• [WHAT THE EXERCISE ASKS]:
Write out every line of text in the records below, keeping each one unchanged and in its original order. Leave the picture markers out of your answer.

• [Records from a data source]:
◆ ◆ ◆ ◆ ◆

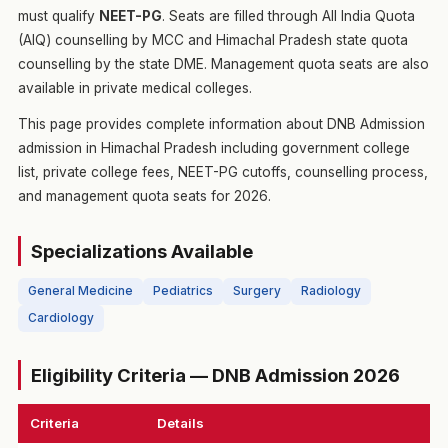
must qualify
NEET-PG
. Seats are filled through All India Quota
(AIQ) counselling by MCC and Himachal Pradesh state quota
counselling by the state DME. Management quota seats are also
available in private medical colleges.
This page provides complete information about DNB Admission
admission in Himachal Pradesh including government college
list, private college fees, NEET-PG cutoffs, counselling process,
and management quota seats for 2026.
Specializations Available
General Medicine
Pediatrics
Surgery
Radiology
Cardiology
Eligibility Criteria — DNB Admission 2026
Criteria
Details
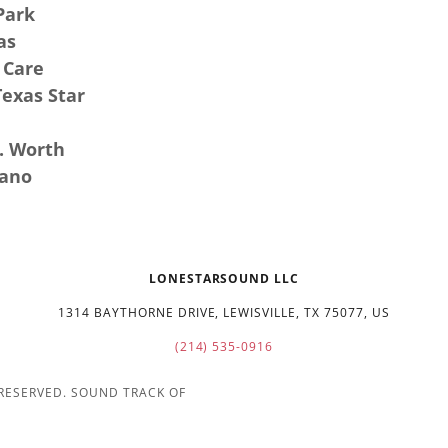
Park
as
 Care
Texas Star
t. Worth
lano
LONESTARSOUND LLC
1314 BAYTHORNE DRIVE, LEWISVILLE, TX 75077, US
(214) 535-0916
 RESERVED. SOUND TRACK OF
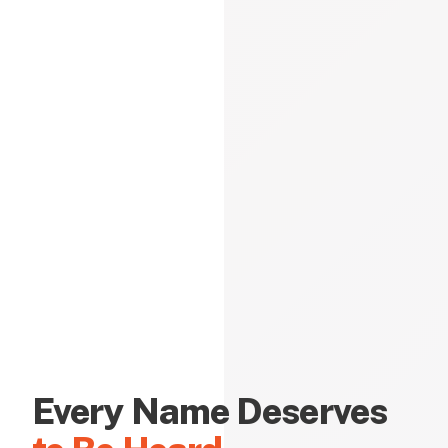
Every Name Deserves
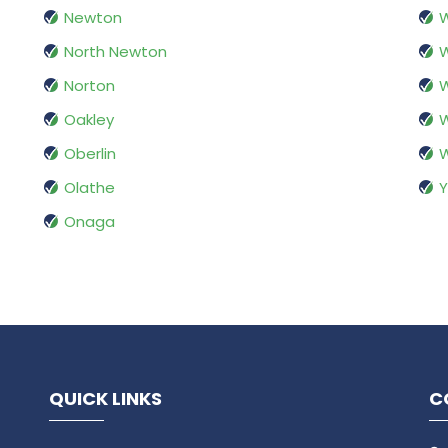
Newton
W
North Newton
W
Norton
W
Oakley
W
Oberlin
Olathe
Y
Onaga
QUICK LINKS
C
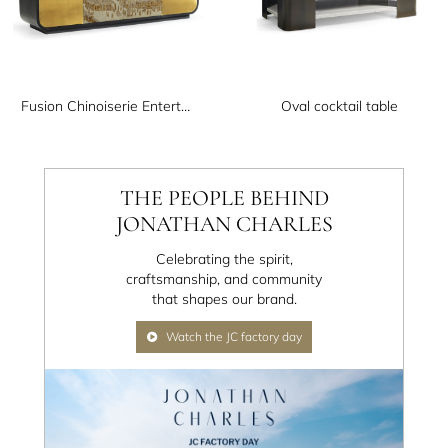
Fusion Chinoiserie Entertainment Cabinet
Oval cocktail table
THE PEOPLE BEHIND
JONATHAN CHARLES
Celebrating the spirit,
craftsmanship, and community
that shapes our brand.
Watch the JC factory day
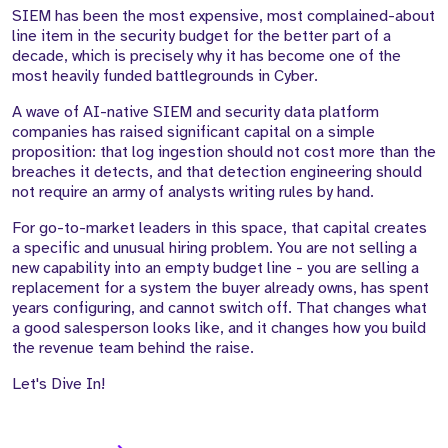
SIEM has been the most expensive, most complained-about
line item in the security budget for the better part of a
decade, which is precisely why it has become one of the
most heavily funded battlegrounds in Cyber.
A wave of AI-native SIEM and security data platform
companies has raised significant capital on a simple
proposition: that log ingestion should not cost more than the
breaches it detects, and that detection engineering should
not require an army of analysts writing rules by hand.
For go-to-market leaders in this space, that capital creates
a specific and unusual hiring problem. You are not selling a
new capability into an empty budget line - you are selling a
replacement for a system the buyer already owns, has spent
years configuring, and cannot switch off. That changes what
a good salesperson looks like, and it changes how you build
the revenue team behind the raise.
Let's Dive In!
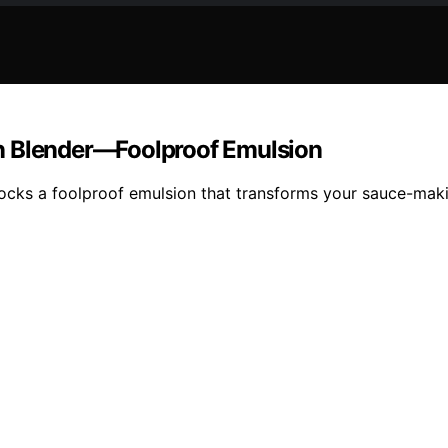
n Blender—Foolproof Emulsion
ocks a foolproof emulsion that transforms your sauce-maki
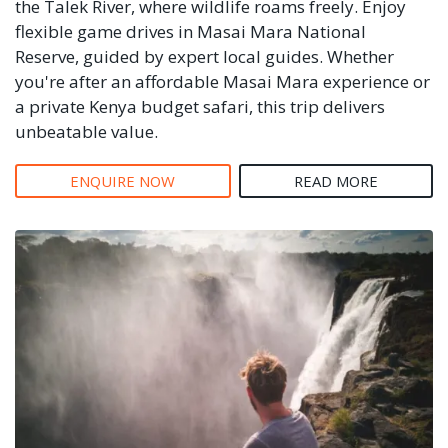
the Talek River, where wildlife roams freely. Enjoy
flexible game drives in Masai Mara National
Reserve, guided by expert local guides. Whether
you're after an affordable Masai Mara experience or
a private Kenya budget safari, this trip delivers
unbeatable value.
ENQUIRE NOW
READ MORE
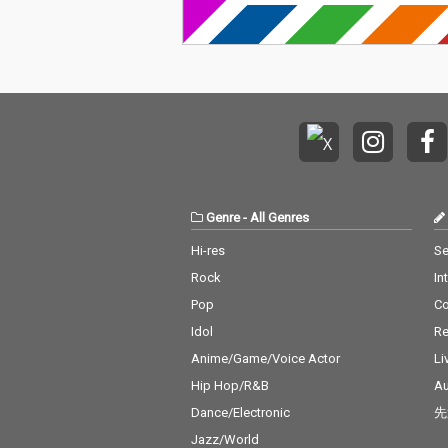
Genre
-
All Genres
Hi-res
Se
Rock
In
Pop
C
Idol
Re
Anime/Game/Voice Actor
Li
Hip Hop/R&B
Au
Dance/Electronic
先
Jazz/World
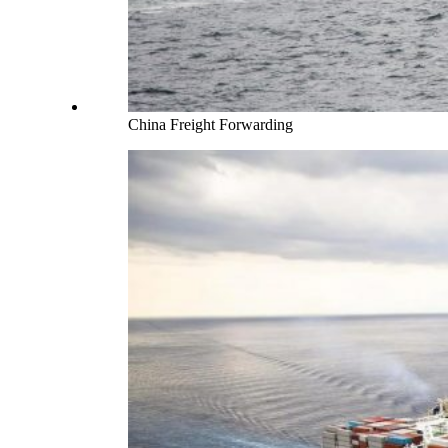
China Freight Forwarding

◆ ◆ ◆ ◆ ◆

• [WRITTEN RESPONSE]:
must qualify
NEET-PG
. Seats are filled through All India Quota
(AIQ) counselling by MCC and Himachal Pradesh state quota
counselling by the state DME. Management quota seats are also
available in private medical colleges.
This page provides complete information about DNB Admission
admission in Himachal Pradesh including government college
list, private college fees, NEET-PG cutoffs, counselling process,
and management quota seats for 2026.
Specializations Available
General Medicine
Pediatrics
Surgery
Radiology
Cardiology
Eligibility Criteria — DNB Admission 2026
Criteria
Details
Park
as
 Care
Texas Star
t. Worth
lano
LONESTARSOUND LLC
1314 BAYTHORNE DRIVE, LEWISVILLE, TX 75077, US
(214) 535-0916
 RESERVED. SOUND TRACK OF
Every Name Deserves
Newton
W
North Newton
W
Norton
W
Oakley
W
Oberlin
Olathe
Y
Onaga
QUICK LINKS
C
Fusion Chinoiserie Entertainment Cabinet
Oval cocktail table
THE PEOPLE BEHIND
JONATHAN CHARLES
Celebrating the spirit,
craftsmanship, and community
that shapes our brand.
Watch the JC factory day
SIEM has been the most expensive, most complained-about
line item in the security budget for the better part of a
decade, which is precisely why it has become one of the
most heavily funded battlegrounds in Cyber.
A wave of AI-native SIEM and security data platform
companies has raised significant capital on a simple
proposition: that log ingestion should not cost more than the
breaches it detects, and that detection engineering should
not require an army of analysts writing rules by hand.
For go-to-market leaders in this space, that capital creates
a specific and unusual hiring problem. You are not selling a
new capability into an empty budget line - you are selling a
replacement for a system the buyer already owns, has spent
years configuring, and cannot switch off. That changes what
a good salesperson looks like, and it changes how you build
the revenue team behind the raise.
Let's Dive In!
n Blender—Foolproof Emulsion
ocks a foolproof emulsion that transforms your sauce-maki
the Talek River, where wildlife roams freely. Enjoy
flexible game drives in Masai Mara National
Reserve, guided by expert local guides. Whether
you're after an affordable Masai Mara experience or
a private Kenya budget safari, this trip delivers
unbeatable value.
ENQUIRE NOW
READ MORE
Genre
-
All Genres
Hi-res
Se
Rock
In
Pop
C
Idol
Re
Anime/Game/Voice Actor
Li
Hip Hop/R&B
Au
Dance/Electronic
先
Jazz/World
China Freight Forwarding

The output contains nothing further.